### JOB ITEM A
According to the poetry festival listing, in what year was the Bisbee Poetry Festival revived?

### PASSAGE SHOWN
*** Block opens ***

August 10 - August 16, 1995

City Week

Thursday 10

POETRY FESTIVAL. Hundreds of "poetry slammers, latter-day Beats, academicians, writers and other language lovers" are steadily migrating south for the annual Bisbee Poetry Festival, which will host five days of readings and workshops by nationally recognized poets like Dick Bakken, Lisa Buscani, Jules Dinechdeal, Lewis MacAdams, Miriam Patchen, Margaret Randall and Larry Smith. Other highlights include a street dance and a "near-feral poetry performance contest." Since its revival in 1990, the festival has continued the wild, diverse tradition that brought poets such as Allen Ginsberg, Gerald Stern and Diane Wakoski together in recent years.

*** Block closes ***

### SOURCE INFORMATION
*** Block opens ***

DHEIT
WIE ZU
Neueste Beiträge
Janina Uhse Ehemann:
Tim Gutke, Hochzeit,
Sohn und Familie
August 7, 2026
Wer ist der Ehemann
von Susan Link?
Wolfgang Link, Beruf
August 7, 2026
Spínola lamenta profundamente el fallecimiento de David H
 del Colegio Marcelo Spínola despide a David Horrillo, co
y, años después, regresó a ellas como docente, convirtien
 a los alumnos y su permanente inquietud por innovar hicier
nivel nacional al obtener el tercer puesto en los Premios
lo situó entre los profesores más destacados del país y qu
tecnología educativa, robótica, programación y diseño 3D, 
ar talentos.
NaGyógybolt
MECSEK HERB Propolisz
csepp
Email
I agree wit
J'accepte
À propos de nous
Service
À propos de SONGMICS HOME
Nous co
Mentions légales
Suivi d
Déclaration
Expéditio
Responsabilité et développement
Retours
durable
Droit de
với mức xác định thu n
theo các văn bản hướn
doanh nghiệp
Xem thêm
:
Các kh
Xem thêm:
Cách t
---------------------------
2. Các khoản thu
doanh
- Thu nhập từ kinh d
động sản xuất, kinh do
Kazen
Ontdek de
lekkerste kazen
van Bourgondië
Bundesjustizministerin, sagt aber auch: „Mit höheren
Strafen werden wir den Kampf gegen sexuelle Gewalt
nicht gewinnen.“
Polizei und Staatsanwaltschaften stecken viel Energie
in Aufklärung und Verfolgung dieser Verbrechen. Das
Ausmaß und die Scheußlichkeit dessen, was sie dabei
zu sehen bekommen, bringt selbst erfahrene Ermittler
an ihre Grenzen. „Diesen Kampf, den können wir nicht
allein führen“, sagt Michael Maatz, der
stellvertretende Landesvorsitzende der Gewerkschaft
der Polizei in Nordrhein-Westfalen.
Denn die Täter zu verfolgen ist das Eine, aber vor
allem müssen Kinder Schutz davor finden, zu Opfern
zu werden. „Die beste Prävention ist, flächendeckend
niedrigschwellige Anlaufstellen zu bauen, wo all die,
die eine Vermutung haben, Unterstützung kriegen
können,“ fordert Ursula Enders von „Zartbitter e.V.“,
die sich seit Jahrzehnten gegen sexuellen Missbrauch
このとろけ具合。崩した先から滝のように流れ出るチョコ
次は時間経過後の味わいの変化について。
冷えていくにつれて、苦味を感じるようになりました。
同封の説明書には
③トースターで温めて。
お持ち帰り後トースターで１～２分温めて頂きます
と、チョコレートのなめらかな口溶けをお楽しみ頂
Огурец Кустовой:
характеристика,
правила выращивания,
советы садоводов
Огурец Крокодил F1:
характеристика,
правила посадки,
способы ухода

*** Block closes ***

### JOB ITEM B
Duplicate the entries from their first line through the line holding "Denn die Täter", with both of those lines included.

### RESPONSE A
1990

### RESPONSE B
DHEIT
WIE ZU
Neueste Beiträge
Janina Uhse Ehemann:
Tim Gutke, Hochzeit,
Sohn und Familie
August 7, 2026
Wer ist der Ehemann
von Susan Link?
Wolfgang Link, Beruf
August 7, 2026
Spínola lamenta profundamente el fallecimiento de David H
 del Colegio Marcelo Spínola despide a David Horrillo, co
y, años después, regresó a ellas como docente, convirtien
 a los alumnos y su permanente inquietud por innovar hicier
nivel nacional al obtener el tercer puesto en los Premios
lo situó entre los profesores más destacados del país y qu
tecnología educativa, robótica, programación y diseño 3D, 
ar talentos.
NaGyógybolt
MECSEK HERB Propolisz
csepp
Email
I agree wit
J'accepte
À propos de nous
Service
À propos de SONGMICS HOME
Nous co
Mentions légales
Suivi d
Déclaration
Expéditio
Responsabilité et développement
Retours
durable
Droit de
với mức xác định thu n
theo các văn bản hướn
doanh nghiệp
Xem thêm
:
Các kh
Xem thêm:
Cách t
---------------------------
2. Các khoản thu
doanh
- Thu nhập từ kinh d
động sản xuất, kinh do
Kazen
Ontdek de
lekkerste kazen
van Bourgondië
Bundesjustizministerin, sagt aber auch: „Mit höheren
Strafen werden wir den Kampf gegen sexuelle Gewalt
nicht gewinnen.“
Polizei und Staatsanwaltschaften stecken viel Energie
in Aufklärung und Verfolgung dieser Verbrechen. Das
Ausmaß und die Scheußlichkeit dessen, was sie dabei
zu sehen bekommen, bringt selbst erfahrene Ermittler
an ihre Grenzen. „Diesen Kampf, den können wir nicht
allein führen“, sagt Michael Maatz, der
stellvertretende Landesvorsitzende der Gewerkschaft
der Polizei in Nordrhein-Westfalen.
Denn die Täter zu verfolgen ist das Eine, aber vor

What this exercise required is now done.